Requirement
Write out the rows word for word, from the very first line through the line containing "Реальные отзывы и проблемы пользователей", including both of them.

════════

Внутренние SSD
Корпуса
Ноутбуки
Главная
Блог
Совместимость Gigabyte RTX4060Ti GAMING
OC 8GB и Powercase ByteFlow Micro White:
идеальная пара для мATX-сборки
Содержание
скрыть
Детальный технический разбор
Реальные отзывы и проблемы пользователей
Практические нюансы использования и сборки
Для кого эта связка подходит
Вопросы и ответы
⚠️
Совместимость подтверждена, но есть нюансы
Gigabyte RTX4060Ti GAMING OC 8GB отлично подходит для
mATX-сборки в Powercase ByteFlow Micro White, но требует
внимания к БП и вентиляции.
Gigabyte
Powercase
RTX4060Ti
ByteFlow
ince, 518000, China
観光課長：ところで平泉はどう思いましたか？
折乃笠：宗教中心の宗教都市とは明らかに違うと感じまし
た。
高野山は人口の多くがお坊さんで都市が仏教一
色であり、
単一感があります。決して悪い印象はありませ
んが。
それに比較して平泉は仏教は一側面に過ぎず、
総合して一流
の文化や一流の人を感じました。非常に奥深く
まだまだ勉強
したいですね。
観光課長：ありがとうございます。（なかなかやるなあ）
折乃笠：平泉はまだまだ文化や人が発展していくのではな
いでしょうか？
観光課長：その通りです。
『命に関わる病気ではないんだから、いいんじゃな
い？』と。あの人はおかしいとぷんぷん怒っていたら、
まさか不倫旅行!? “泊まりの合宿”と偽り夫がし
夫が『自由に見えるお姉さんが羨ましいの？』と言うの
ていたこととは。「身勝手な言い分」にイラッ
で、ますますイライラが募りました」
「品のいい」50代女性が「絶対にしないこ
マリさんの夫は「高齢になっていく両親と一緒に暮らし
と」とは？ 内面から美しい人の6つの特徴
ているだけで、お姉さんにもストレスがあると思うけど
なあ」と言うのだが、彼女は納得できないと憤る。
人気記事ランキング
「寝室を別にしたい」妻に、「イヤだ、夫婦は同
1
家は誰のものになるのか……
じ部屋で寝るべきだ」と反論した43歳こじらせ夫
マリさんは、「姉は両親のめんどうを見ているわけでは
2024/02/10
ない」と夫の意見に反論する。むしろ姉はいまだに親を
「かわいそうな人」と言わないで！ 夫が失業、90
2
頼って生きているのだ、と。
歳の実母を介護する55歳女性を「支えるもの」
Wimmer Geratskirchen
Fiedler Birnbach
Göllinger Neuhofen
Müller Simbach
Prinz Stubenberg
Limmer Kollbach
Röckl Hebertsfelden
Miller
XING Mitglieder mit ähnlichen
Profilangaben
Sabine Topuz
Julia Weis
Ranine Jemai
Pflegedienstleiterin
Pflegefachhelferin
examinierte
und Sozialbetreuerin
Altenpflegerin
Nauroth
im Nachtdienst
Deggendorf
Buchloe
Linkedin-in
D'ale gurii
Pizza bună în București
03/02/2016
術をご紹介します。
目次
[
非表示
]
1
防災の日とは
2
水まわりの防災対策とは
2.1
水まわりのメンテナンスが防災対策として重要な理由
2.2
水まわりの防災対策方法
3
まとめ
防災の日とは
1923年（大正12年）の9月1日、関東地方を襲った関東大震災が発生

════════

Answer to this problem
Внутренние SSD
Корпуса
Ноутбуки
Главная
Блог
Совместимость Gigabyte RTX4060Ti GAMING
OC 8GB и Powercase ByteFlow Micro White:
идеальная пара для мATX-сборки
Содержание
скрыть
Детальный технический разбор
Реальные отзывы и проблемы пользователей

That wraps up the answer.